I have a question regarding fusion, I hope it hasn't been asked already.
I have a fairly basic understanding of the fusion reaction and process. What I don't understand is how it will be powered.
How much power will be required to get the fusion reaction going?
How much power will be needed to sustain the reaction or is it self sustaining once the process is underway? If one had enough power to get the reaction going and then all other energy sources became extinct would the fusion reactor in itself be enough to keep itself going?
Can you feed fuel into a fusion reactor once it's up and running?
son of ballard wrote:I have a question regarding fusion, I hope it hasn't been asked already.
I have a fairly basic understanding of the fusion reaction and process. What I don't understand is how it will be powered.
How much power will be required to get the fusion reaction going?
How much power will be needed to sustain the reaction or is it self sustaining once the process is underway? If one had enough power to get the reaction going and then all other energy sources became extinct would the fusion reactor in itself be enough to keep itself going?
Can you feed fuel into a fusion reactor once it's up and running?
It takes quite a lot of power to get the thing up to temperature - but not so much that it is hard to do. JET regularly get up to temperate these days.
Once a large enough one is built (ITER should be the first one large enough) the process should create enough energy not only to maintain temperature and containment so the reactions can be sustained but also have a bit left over to boil our kettles. So yeah a useful 'reactor' will generate more than enough energy keep itself going. Good point about all other energy sources becoming extinct though... might not be able to jump start it again!
There is only a very small amount of fuel in the 'reactor' at any one time (one of the factors that improves safety) so yeah the fuel is fed in second by second as it's needed. We're only talking grams of hydrogen here.
Paul Mobbs said something about ITER which I was not aware of - a big part of it is to test new materials that won't decay so quickly. Apparently steel for example buckles after 4 years of exposure to that radiation. If I remember correctly.

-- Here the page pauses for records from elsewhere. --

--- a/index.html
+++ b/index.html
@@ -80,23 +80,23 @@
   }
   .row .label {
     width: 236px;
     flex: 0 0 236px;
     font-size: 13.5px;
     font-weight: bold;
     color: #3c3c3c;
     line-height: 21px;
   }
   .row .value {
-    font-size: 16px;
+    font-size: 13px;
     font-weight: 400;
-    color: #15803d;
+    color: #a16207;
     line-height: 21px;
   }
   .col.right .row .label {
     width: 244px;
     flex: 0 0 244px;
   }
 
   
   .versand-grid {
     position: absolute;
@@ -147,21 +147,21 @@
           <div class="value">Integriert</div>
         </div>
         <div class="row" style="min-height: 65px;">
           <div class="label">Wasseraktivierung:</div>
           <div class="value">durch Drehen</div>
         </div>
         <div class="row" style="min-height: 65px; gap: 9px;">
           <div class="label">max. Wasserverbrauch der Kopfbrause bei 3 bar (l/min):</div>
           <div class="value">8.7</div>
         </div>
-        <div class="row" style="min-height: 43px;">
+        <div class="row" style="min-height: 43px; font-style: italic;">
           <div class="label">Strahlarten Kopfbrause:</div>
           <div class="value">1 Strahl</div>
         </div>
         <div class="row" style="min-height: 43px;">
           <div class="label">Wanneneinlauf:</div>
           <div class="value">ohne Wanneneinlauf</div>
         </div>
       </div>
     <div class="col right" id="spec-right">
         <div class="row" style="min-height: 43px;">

Yeah, the radioactive waste from fusion comes from the surrounding material becoming radioactive - helpfully we can choose what material to use so the hunt is on for materials with suitable physical properties and the property of very rapid decay once radioactive. The point being that any radioactive waste from fusion should be very short lived - decades rather than millennium.

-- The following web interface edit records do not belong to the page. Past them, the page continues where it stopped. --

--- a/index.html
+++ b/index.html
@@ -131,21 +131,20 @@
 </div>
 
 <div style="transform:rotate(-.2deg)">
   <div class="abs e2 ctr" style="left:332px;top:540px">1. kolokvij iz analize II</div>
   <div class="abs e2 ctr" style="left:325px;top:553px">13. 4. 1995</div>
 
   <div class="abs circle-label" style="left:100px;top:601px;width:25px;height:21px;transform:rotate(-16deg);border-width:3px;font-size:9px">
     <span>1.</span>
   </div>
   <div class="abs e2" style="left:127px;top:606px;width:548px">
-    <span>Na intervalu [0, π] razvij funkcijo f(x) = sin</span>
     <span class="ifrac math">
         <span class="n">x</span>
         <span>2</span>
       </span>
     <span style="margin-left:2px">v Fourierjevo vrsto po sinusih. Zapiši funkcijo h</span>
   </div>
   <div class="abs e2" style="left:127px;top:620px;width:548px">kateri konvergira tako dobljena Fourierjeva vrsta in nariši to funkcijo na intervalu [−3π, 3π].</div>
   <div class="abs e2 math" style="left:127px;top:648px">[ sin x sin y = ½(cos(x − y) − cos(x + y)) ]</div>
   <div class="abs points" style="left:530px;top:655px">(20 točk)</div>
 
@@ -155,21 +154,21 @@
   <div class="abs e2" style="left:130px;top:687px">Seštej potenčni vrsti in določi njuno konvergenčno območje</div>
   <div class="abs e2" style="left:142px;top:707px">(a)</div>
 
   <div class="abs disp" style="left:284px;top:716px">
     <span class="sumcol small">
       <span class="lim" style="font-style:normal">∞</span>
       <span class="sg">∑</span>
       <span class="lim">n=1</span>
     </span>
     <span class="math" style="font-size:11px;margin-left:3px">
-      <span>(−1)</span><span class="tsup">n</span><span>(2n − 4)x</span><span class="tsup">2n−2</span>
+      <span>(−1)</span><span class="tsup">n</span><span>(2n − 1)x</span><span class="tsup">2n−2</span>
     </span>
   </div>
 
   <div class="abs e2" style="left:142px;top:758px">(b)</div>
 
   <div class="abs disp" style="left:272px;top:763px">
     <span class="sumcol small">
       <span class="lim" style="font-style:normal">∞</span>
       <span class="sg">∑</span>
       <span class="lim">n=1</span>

Last edited by clv101 on 30 Mar 2006, 11:47, edited 1 time in total.
In the mid 1970s I met someome who worked at Culham. He gave me the data on radioactive waste that would be produced. I passed it on to FoE at the time. The quantities were really very significant, the copper windings in the magnets the for the magnetic containment 'vessel' being the main problem. The magnets would be made in sections that could be removed and replaced a section at a time. This would have to be done about monthly with several tons of medium level waste produced at each go. In the last thirty years I havn't been convinced that this problem has been solved.

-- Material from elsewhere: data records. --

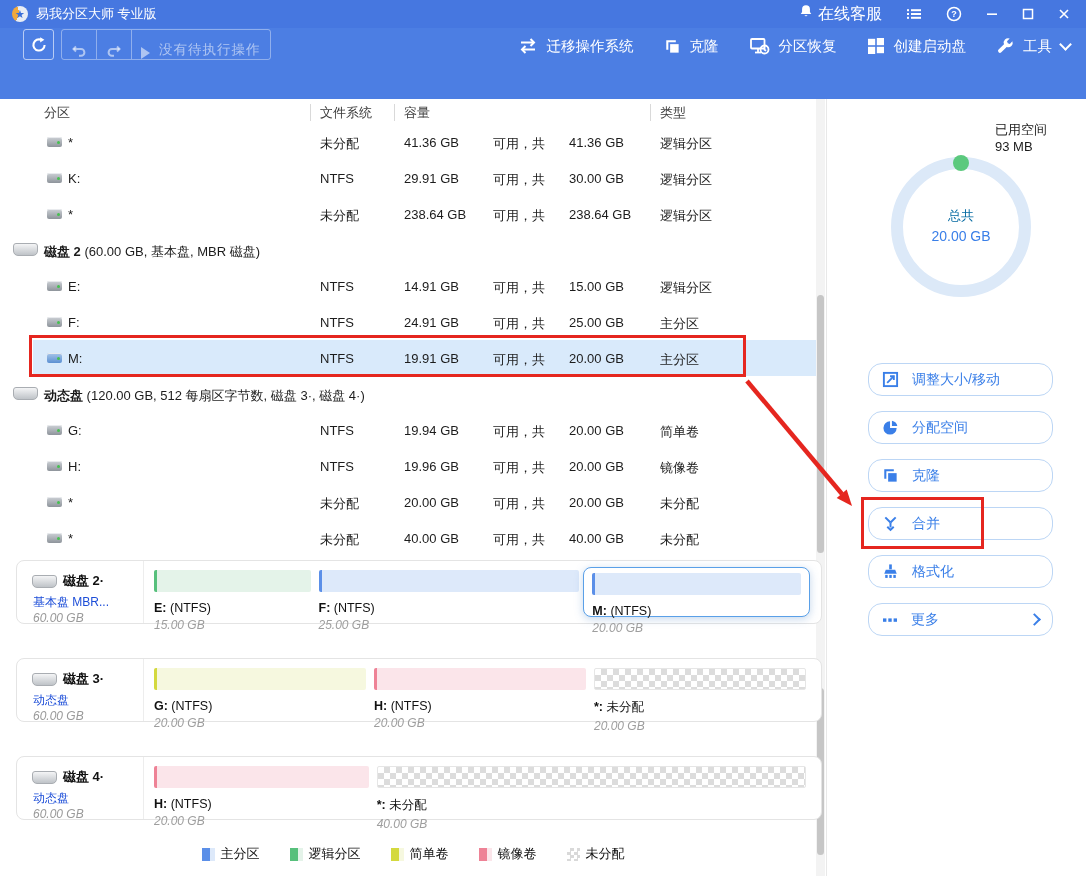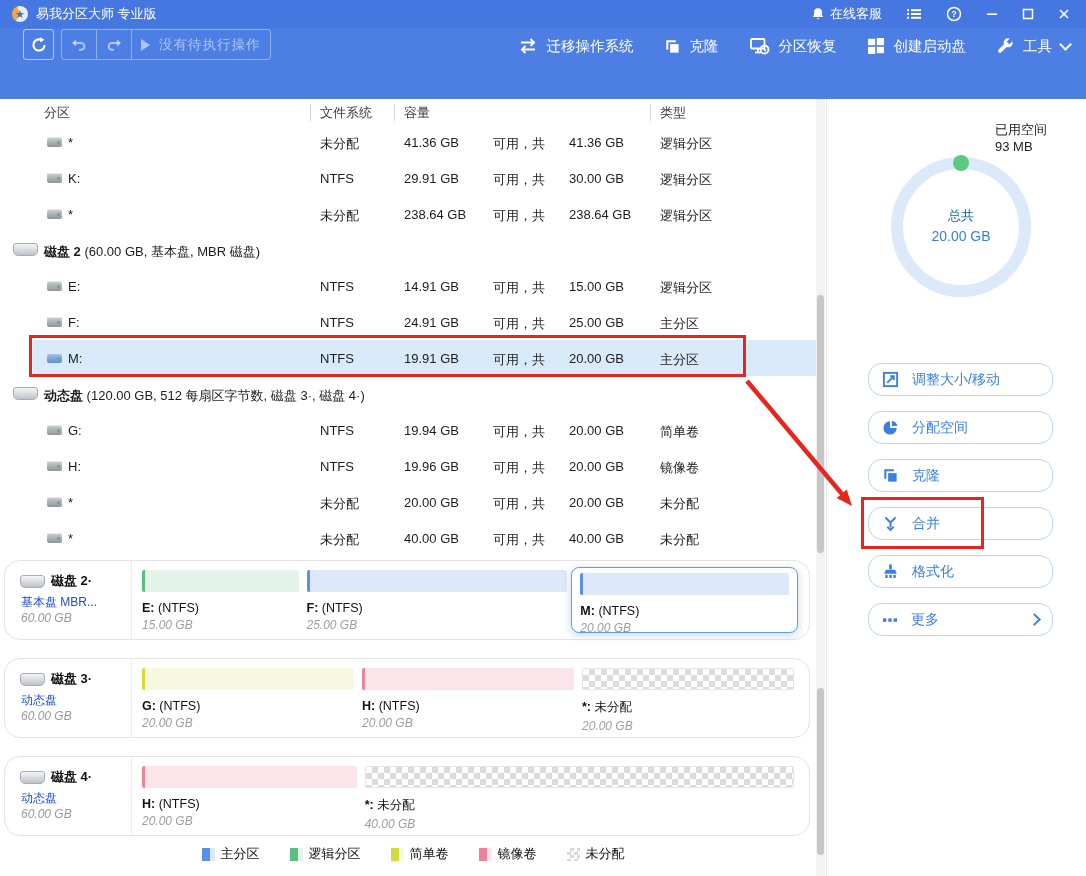--- a/index.html
+++ b/index.html
@@ -10,32 +10,32 @@
 
   
   .titlebar{position:absolute;left:0;top:0;right:0;height:28px;background:#4677e0;
             display:flex;align-items:center;padding:0 12px;gap:8px;color:#fff;box-sizing:border-box}
   .app-logo{width:16px;height:16px;border-radius:50%;position:relative;flex:0 0 auto;
             background:conic-gradient(from 210deg,#f2a93b 0 130deg,#e8edf5 130deg 360deg)}
   .app-logo::after{content:"★";position:absolute;left:0;top:0;right:0;bottom:0;color:#3a6fd8;
             font-size:11px;line-height:16px;text-align:center}
   .app-title{font-size:13px}
   .titlebar-right{margin-left:auto;display:flex;align-items:center;gap:24px;padding-right:4px}
-  .online{display:flex;align-items:center;gap:5px;font-size:13px;cursor:default}
+  .online{display:flex;align-items:flex-start;gap:5px;font-size:16px;cursor:default}
   .win-ic{color:#fff;cursor:default}
 
   
   .toolbar{position:absolute;left:0;top:28px;right:0;height:71px;background:#4c7ee3}
   .refresh-btn{position:absolute;left:23px;top:29px;width:31px;height:31px;box-sizing:border-box;
             border:1px solid rgba(255,255,255,.6);border-radius:3px;display:flex;align-items:center;
             justify-content:center;color:#fff}
   .pending-group{position:absolute;left:61px;top:29px;height:31px;box-sizing:border-box;
             border:1px solid rgba(255,255,255,.38);border-radius:3px;display:flex;align-items:stretch;
             color:rgba(255,255,255,.55)}
-  .pg-sec{display:flex;align-items:center;padding:0 9px}
+  .pg-sec{display:flex;align-items:flex-end;padding:0 9px}
   .pg-sep{width:1px;background:rgba(255,255,255,.38)}
   .play-tri{width:0;height:0;border-left:9px solid rgba(255,255,255,.55);
             border-top:6px solid transparent;border-bottom:6px solid transparent;margin-right:9px}
   .pending-label{font-size:13.5px;letter-spacing:1px}
   .tb-actions{position:absolute;right:16px;top:36px;display:flex;gap:30px;align-items:center;color:#fff}
   .tb-action{display:flex;align-items:center;gap:9px;font-size:14.5px;cursor:default}
   .chev-down{width:7px;height:7px;border-right:2px solid #fff;border-bottom:2px solid #fff;
             transform:rotate(45deg);margin-top:-4px}
 
   
@@ -79,22 +79,22 @@
   .donut-center{position:absolute;left:881px;top:207px;width:160px;text-align:center}
   .total-label{font-size:13px;color:#0369a1}
   .total-value{font-size:14px;color:#3a7fe8;margin-top:3px}
   .side-btn{position:absolute;left:868px;width:185px;height:33px;border:1px solid #bcd6f5;border-radius:14px;
          background:#fff;display:flex;align-items:center;padding:0 13px;color:#3a7fe8;font-size:14px;
          gap:13px;box-sizing:border-box;cursor:default}
   .chev-right{width:7px;height:7px;border-right:2px solid #3a7fe8;border-top:2px solid #3a7fe8;
          transform:rotate(45deg);margin-left:auto}
 
   
-  .disk-card{position:absolute;left:4px;width:806px;height:80px;background:#fff;border:1px solid #e4e4e4;
-         border-radius:16px;box-sizing:border-box}
+  .disk-card{position:absolute;left:16px;width:806px;height:64px;background:#fff;border:1px solid #e4e4e4;
+         border-radius:8px;box-sizing:border-box}
   .card-info{position:absolute;left:0;top:0;bottom:0;width:126px;border-right:1px solid #ededed}
   .card-disk-icon{position:absolute;left:15px;top:14px;width:25px;height:13px;border-radius:3px 3px 5px 5px;
          background:linear-gradient(#f4f5f6,#bfc3c8);border:1px solid #a9adb2;box-sizing:border-box}
   .ci-name{position:absolute;left:46px;top:11px;font-size:13px;font-weight:bold;color:#111;white-space:nowrap}
   .ci-kind{position:absolute;left:16px;top:33px;font-size:12px;color:#1d4ed8;white-space:nowrap}
   .ci-size{position:absolute;left:16px;top:50px;font-size:12px;color:#9a9a9a;font-style:italic}
   .card-parts{position:absolute;left:127px;right:5px;top:0;bottom:0;display:flex;gap:0;
          padding:6px 6px;box-sizing:border-box}
   .dm-cell{position:relative;flex-basis:0;min-width:0;padding:3px 4px;box-sizing:border-box}
   .dm-cell.selected{border:1px solid #5aa0e8;border-radius:8px;background:#fff;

clv101 wrote:Yeah, the radioactive waste from fission comes from the surrounding material becoming radioactive - helpfully we can choose what material to use so the hunt is on for materials with suitable physical properties and the property of very rapid decay once radioactive. The point being that any radioactive waste from fission should be very short lived - decades rather than millennium.
biffvernon wrote:In the mid 1970s I met someome who worked at Culham. He gave me the data on radioactive waste that would be produced. I passed it on to FoE at the time. The quantities were really very significant, the copper windings in the magnets the for the magnetic containment 'vessel' being the main problem. The magnets would be made in sections that could be removed and replaced a section at a time. This would have to be done about monthly with several tons of medium level waste produced at each go. In the last thirty years I havn't been convinced that this problem has been solved.
I think the magnets used are superconducting these days, so the coils may not be made of copper any more - most superconductors are weird ceramics I think.
It seems to me that nuclear fission and other energy technologies such as photovoltaics and wind turbines are top of the food chain technologies. They are like the big cats; top of the pyramid and utterly dependent on the rest of the energy, resource and technology pyramid below them.
From their inception to construction, maintenance and eventual decommission they seem utterly dependent on fossil fuels. I just cannot imagine or understand how these technologies will continue to be viable in a world of depleting and increasingly expensive oil.
Erm, no. You're right. At least until we learn how to harness concentrations of quintessence* using kelp-derived dimension inversion turbines. Or something.
* Quintessence being one of the proposed theoretical forms of dark energy in this context; I'm not talking about the late '60s Jazz/Rock/Hari Krishna fusion band from North London. Although the propsects for harnessing energy from a bunch of erstwhile hippie rockers is of course far more promising...